ARRUINAR É QUESTÃO DE TEMPO
Tomada a consciência dos absurdos em jogo, concluímos que a crise da legislação ambiental brasileira problematiza a questão do “tempo”. Enquanto alguns lutam para que certos processos não caiam em morosidade, como a demarcação de terras indígenas, por exemplo, outros contestam a demora na concessão de licenças ambientais. Ao mesmo tempo em que há um descaso do governo com os órgãos ambientais, vagarosos em seus estudos por motivo de carência de investimento em corpo e aparatos técnico, há também uma luta dos governos para burlar a burocracia e acelerar o processo de desenvolvimento econômico, às custas de uma legislação frágil, invadida pela política de interesses.
Enquanto testemunhamos a verticalização dos municípios litorâneos, os estratos mais fundamentais do Licenciamento Ambiental estão em processo de evacuação, sujeitos ao risco de desmoronamento. Enquanto os noticiários do horário nobre protagonizam a crise política e enfatizam a instabilidade econômica, a sujeira dos crimes ambientais continua avançando e permanece impune , quando em foco, é reduzida a acidente. Enquanto o país exporta sua riqueza em biodiversidade, incentiva o desmatamento (Novo Código Florestal 2012) e cultiva consequências cada vez mais graves de uma crise hídrica. Os paradoxos formam o cenário perfeito para a inexplicável flexibilização nos instrumentos da Política Nacional de Meio Ambiente e para a implosão do Licenciamento Ambiental.

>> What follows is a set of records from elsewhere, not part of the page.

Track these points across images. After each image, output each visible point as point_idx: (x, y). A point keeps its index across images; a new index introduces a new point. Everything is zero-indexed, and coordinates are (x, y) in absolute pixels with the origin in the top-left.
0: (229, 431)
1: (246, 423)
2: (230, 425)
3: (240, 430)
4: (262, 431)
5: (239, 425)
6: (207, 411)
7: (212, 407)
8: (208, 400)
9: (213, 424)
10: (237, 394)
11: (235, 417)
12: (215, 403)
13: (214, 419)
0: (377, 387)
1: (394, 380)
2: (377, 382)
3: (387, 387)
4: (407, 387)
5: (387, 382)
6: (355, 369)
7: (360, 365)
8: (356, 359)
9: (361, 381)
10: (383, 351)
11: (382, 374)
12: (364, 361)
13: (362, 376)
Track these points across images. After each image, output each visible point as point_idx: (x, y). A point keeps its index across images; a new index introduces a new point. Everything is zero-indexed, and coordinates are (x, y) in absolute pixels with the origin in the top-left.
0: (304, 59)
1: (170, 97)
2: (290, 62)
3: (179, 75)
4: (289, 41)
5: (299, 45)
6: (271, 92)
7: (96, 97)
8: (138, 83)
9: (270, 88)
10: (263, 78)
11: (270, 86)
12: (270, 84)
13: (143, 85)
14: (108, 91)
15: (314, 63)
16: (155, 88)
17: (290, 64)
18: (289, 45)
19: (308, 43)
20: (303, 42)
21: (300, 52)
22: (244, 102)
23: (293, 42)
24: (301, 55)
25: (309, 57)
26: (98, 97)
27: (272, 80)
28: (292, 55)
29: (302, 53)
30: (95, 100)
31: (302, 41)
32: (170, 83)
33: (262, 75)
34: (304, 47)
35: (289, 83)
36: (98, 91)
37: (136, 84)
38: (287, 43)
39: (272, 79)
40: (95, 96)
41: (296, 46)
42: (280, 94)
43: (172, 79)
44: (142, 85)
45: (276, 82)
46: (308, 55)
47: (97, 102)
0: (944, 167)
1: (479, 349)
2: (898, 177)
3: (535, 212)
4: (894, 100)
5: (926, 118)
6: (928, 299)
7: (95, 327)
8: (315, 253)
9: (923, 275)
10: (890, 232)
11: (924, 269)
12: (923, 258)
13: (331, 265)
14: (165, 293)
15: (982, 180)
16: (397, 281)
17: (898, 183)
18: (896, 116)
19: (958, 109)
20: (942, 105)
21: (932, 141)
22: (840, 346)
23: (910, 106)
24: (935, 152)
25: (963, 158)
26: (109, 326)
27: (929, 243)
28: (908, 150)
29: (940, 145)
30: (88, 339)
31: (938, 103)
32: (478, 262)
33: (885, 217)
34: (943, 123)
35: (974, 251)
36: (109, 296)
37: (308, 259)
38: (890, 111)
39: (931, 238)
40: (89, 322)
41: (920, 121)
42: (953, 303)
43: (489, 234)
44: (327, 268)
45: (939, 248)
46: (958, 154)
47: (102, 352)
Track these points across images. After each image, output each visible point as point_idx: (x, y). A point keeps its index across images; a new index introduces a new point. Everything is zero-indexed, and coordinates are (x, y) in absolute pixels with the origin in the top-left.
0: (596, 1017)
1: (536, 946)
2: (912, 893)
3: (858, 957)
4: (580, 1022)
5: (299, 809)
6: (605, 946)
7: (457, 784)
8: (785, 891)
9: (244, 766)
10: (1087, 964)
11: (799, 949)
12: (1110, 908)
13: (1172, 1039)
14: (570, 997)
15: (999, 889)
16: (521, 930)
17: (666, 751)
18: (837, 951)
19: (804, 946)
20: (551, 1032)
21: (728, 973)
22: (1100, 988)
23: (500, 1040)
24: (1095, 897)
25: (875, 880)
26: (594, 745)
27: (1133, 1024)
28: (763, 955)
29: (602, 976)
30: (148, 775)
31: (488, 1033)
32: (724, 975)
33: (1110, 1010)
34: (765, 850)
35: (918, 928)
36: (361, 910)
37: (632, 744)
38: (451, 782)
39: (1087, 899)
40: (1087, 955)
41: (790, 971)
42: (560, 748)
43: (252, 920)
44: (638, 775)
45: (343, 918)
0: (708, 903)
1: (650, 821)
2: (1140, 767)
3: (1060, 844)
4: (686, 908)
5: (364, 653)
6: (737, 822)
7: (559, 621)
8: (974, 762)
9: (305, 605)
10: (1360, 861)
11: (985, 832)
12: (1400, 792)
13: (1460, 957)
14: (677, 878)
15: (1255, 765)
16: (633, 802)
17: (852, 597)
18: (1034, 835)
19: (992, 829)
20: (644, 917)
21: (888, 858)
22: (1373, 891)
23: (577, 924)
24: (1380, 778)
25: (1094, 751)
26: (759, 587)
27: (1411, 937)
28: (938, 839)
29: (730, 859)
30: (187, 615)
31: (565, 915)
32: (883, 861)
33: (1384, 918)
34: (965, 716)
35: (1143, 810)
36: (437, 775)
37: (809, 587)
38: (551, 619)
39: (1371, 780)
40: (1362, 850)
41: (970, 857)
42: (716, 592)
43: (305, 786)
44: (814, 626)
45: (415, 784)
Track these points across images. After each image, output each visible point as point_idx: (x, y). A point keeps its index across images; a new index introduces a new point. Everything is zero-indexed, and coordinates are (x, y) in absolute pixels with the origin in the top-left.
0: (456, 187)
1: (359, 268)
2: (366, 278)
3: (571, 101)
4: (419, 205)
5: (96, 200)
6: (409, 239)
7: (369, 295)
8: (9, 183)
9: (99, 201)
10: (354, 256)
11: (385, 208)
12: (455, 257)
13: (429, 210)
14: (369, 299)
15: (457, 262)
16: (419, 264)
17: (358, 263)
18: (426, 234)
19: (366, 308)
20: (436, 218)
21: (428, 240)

Entre tantos riscos de retrocesso, estaria mais uma vez o meio ambiente sendo vítima da política de interesse – a que notoriamente governa os três poderes? Protagonizamos o Licenciamento Ambiental para denunciar a crise de Imoralidade e atentar a sociedade aos perigos das morosidades programadas. Uma população consciente, que nega a ignorância, é por consequência uma população inquieta e insatisfeita. É responsabilidade do Instituto Curicaca, parte atuante da população dos inquietos, manifestar-se contra a implosão do LA e denunciar a crise moral que manipula o nosso frágil sistema legislativo. Os engenheiros das propostas de flexibilização são verdadeiros empreendedores de seus próprios interesses, capazes de destruir os pilares mais fundamentais do licenciamento ambiental para reduzi-los a ruínas.